- BRANO ESTRATTO
┌────────

Considerando soltanto la massima serie, la Lega di Serie A stima si tratti di non meno di 5 mila persone, i cui rapporti di lavoro sono regolati complessivamente da una decina di contratti collettivi diversi, da quello del Commercio a quello dei metalmeccanici, per cui ogni società ne adotta uno e cerca di adattarlo alle proprie esigenze. Ciò genera incertezza, differenti trattamenti, oltre ad una pressoché totale assenza di ridistribuzione in un mondo caratterizzato dagli ingaggi milionari dei calciatori professionisti.

La riforma del lavoro sportivo – La trattativa sindacati-Serie A

È notizia recente che la Lega di Serie A ha avviato una trattativa con i sindacati CGIL, CISL e UIL finalizzata a dare vita a un contratto unico per tutti i lavoratori inseriti nel mondo del calcio e che non sono calciatori. Si tratterebbe, in questo caso, di una vera e propria innovazione amministrativa, dal momento che nessuna lega di calcio europea ha mai realizzato un contratto unico per i dipendenti non inquadrati come calciatori. Inoltre, non sfugge come i riflettori delle Olimpiadi invernali del 2026 siano fisiologicamente motivo in più per migliorare le condizioni di lavoro nello sport con iniziative di questo tipo.

La riforma del lavoro sportivo – Professionismo e dilettantismo nello sport

Questa esigenza di armonizzazione contrattuale si inserisce nel contesto di una stagione di rivoluzioni potenzialmente copernicane per il mondo del calcio, innescate dal legislatore nazionale: dalla istituzione del Registro nazionale degli agenti sportivi, istituito presso il CONI ai sensi dell’art. 1, comma 373, della legge 27 dicembre 2017 n. 205 e dell’art. 1 del D.P.C.M. del 23 marzo 2018, alla recente volontà del Governo di introdurre novità per il mondo del semiprofessionismo e per le piccole realtà, come l’istituzione delle “imprese sportive” e il riconoscimento e la normazione dei “professionisti dello sport”.

Sotto quest’ultimo profilo, appare rilevante richiamare un disegno di legge che è stato approvato in prima lettura dalla Camera dei deputati il 27 giugno 2019 (A.C. 1603-bis). Tale normativa, all’articolo 5, reca una delega al Governo per l’adozione di uno o più decreti legislativi per il riordino e la riforma delle disposizioni in materia di enti sportivi professionistici e dilettantistici, nonché per la disciplina del rapporto di lavoro sportivo. La delega è finalizzata a garantire l’osservanza dei principi di parità di trattamento e di non discriminazione nel lavoro sportivo, sia nel settore dilettantistico che in quello professionistico.

└────────

- DATI
┌────────

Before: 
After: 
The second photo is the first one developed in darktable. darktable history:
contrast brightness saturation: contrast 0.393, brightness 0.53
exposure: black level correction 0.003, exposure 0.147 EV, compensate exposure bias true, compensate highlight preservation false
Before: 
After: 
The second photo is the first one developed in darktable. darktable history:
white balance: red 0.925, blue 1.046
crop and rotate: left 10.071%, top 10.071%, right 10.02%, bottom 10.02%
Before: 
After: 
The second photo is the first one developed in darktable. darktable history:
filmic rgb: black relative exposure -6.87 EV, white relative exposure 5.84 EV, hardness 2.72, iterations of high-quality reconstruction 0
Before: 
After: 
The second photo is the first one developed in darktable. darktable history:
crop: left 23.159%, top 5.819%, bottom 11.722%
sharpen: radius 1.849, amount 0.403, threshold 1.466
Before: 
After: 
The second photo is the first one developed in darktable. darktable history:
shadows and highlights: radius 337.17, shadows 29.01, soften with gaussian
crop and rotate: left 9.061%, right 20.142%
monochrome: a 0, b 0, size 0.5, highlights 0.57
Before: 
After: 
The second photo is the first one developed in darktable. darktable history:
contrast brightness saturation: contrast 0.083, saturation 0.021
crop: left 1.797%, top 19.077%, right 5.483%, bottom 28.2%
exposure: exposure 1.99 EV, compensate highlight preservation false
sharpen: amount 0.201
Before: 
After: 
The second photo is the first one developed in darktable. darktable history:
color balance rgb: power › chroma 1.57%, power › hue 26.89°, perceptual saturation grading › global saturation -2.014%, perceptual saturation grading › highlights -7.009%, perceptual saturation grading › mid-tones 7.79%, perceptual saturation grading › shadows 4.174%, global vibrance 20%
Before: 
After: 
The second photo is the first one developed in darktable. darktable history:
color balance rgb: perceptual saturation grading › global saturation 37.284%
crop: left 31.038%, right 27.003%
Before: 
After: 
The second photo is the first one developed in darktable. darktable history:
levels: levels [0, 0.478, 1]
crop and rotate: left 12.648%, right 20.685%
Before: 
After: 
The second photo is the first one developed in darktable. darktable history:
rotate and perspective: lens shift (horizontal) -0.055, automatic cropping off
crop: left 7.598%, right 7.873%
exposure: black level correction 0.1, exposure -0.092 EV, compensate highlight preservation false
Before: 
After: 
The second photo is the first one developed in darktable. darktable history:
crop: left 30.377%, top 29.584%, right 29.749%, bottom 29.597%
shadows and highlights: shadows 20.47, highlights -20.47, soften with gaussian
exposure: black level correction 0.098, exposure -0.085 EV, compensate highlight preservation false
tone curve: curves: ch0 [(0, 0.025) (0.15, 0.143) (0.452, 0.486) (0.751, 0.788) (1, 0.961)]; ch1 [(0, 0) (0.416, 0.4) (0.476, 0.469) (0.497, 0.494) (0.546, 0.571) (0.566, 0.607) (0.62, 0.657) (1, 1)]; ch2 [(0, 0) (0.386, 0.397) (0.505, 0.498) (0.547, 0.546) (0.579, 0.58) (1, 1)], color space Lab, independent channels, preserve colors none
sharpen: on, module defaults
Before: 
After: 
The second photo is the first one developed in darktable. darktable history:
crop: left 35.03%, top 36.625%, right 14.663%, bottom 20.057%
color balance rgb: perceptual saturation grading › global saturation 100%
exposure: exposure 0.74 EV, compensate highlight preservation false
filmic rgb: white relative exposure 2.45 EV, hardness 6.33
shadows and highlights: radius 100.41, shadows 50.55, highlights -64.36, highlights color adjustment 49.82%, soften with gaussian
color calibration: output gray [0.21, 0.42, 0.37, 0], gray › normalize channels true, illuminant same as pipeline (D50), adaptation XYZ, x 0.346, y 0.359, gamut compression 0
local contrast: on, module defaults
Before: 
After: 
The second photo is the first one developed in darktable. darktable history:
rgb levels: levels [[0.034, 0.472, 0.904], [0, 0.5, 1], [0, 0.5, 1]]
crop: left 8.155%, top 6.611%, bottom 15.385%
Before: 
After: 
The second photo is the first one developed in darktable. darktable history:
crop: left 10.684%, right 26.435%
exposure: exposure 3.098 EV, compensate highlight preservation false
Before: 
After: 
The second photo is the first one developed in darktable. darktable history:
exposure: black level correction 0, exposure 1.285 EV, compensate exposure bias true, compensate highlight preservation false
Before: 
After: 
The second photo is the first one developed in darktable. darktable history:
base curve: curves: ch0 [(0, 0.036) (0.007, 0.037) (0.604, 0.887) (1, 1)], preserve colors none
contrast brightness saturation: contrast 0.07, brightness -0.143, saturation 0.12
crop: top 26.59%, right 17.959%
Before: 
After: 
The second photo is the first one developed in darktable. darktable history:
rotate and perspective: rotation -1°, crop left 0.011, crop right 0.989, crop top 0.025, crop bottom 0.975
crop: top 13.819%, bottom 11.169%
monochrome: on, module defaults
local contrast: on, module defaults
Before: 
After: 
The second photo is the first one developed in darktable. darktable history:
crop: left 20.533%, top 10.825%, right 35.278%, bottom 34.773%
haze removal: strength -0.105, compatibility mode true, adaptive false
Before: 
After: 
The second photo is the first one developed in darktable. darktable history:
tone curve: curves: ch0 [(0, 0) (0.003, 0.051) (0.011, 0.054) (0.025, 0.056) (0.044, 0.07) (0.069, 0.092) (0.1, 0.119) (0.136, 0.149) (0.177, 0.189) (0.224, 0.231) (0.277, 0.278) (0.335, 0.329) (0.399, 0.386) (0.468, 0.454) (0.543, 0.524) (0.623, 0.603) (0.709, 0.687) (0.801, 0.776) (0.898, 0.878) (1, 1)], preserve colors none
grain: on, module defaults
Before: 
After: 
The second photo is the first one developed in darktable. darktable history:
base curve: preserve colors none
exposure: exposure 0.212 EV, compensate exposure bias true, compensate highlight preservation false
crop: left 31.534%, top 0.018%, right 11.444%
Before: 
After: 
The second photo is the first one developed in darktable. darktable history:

└────────

- CONSEGNA 1
Stabilisci se le affermazioni seguenti concordano con il testo sulla riforma del lavoro sportivo, rispondendo sì o no a ciascuna e citando alla lettera le parole del testo che lo decidono. (a) La trattativa avviata dalla Lega di Serie A con CGIL, CISL e UIL mira a un contratto unico per i calciatori. (b) Il disegno di legge A.C. 1603-bis è stato approvato in prima lettura dalla Camera dei deputati il 27 giugno 2019. (c) Nella massima serie i rapporti di lavoro di queste persone sono regolati da un unico contratto collettivo.
- CONSEGNA 2
Prosegui il testo sulla riforma del lavoro sportivo con un nuovo paragrafo che parta dopo la sua ultima frase.

- RISULTATO DELL'ESERCIZIO 1
(a) No: «un contratto unico per tutti i lavoratori inseriti nel mondo del calcio e che non sono calciatori».
(b) Sì: «un disegno di legge che è stato approvato in prima lettura dalla Camera dei deputati il 27 giugno 2019 (A.C. 1603-bis)».
(c) No: «regolati complessivamente da una decina di contratti collettivi diversi».

- RISULTATO DELL'ESERCIZIO 2
Nella legislazione italiana ci sono, infatti, solo le definizioni di sportivi professionisti e di rapporto di lavoro sportivo professionistico, mentre non vi sono le definizioni di sportivi dilettanti e di rapporto di lavoro sportivo dilettantistico. In particolare, in base all’art. 2 della L. 91/1981, sono sportivi professionisti gli atleti, gli allenatori, i direttori tecnico-sportivi e i preparatori atletici che esercitano l’attività sportiva a titolo oneroso con carattere di continuità nell’ambito delle discipline regolamentate dal CONI e che conseguono la qualificazione dalle federazioni sportive nazionali.

A sua volta, l’art. 5, co. 2, lett. d), del d.lgs. 242/1999 attribuisce al Consiglio nazionale del CONI il compito di stabilire, in armonia con l’ordinamento sportivo internazionale e nell’ambito di ciascuna federazione sportiva nazionale o disciplina sportiva associata, criteri per la distinzione dell’attività sportiva dilettantistica da quella professionistica.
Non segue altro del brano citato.